▸ JOB ITEM
Give back, word for word, every line from the one containing "(dispo chez" to the end of the listing, and nothing more.
* * *
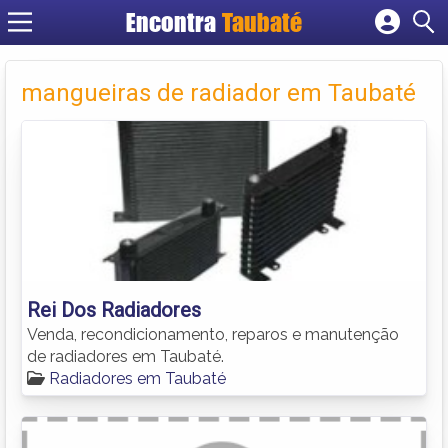
Encontra
Taubaté
Cadastrar empresa
Fazer login
mangueiras de radiador em Taubaté
Criar conta
Rei Dos Radiadores
Venda, recondicionamento, reparos e manutenção
de radiadores em Taubaté.
Radiadores em Taubaté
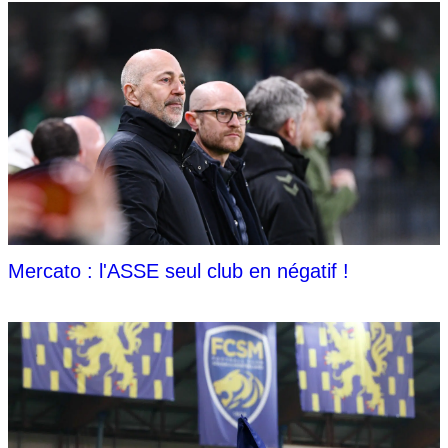
Mercato : l'ASSE seul club en négatif !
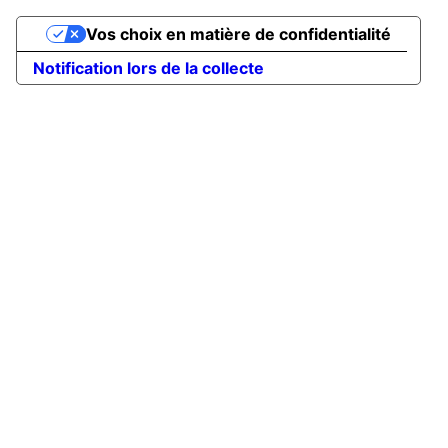
Vos choix en matière de confidentialité
Notification lors de la collecte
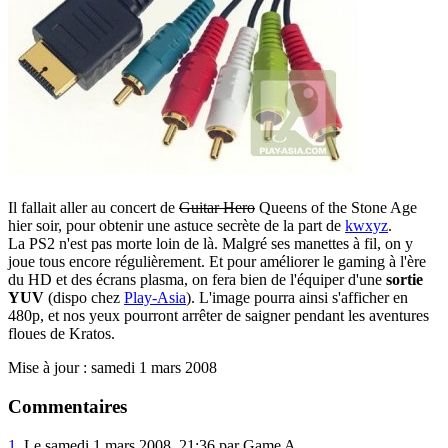
Il fallait aller au concert de
Guitar Hero
Queens of the Stone Age
hier soir, pour obtenir une astuce secrète de la part de
kwxyz
.
La PS2 n'est pas morte loin de là. Malgré ses manettes à fil, on y
joue tous encore régulièrement. Et pour améliorer le gaming à l'ère
du HD et des écrans plasma, on fera bien de l'équiper d'une
sortie
YUV
(dispo chez
Play-Asia
). L'image pourra ainsi s'afficher en
480p, et nos yeux pourront arrêter de saigner pendant les aventures
floues de Kratos.
Mise à jour : samedi 1 mars 2008
Commentaires
1.
Le samedi 1 mars 2008, 21:36 par Game A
* * *
▸ EXERCISE SOLUTION
(dispo chez
Play-Asia
). L'image pourra ainsi s'afficher en
480p, et nos yeux pourront arrêter de saigner pendant les aventures
floues de Kratos.
Mise à jour : samedi 1 mars 2008
Commentaires
1.
Le samedi 1 mars 2008, 21:36 par Game A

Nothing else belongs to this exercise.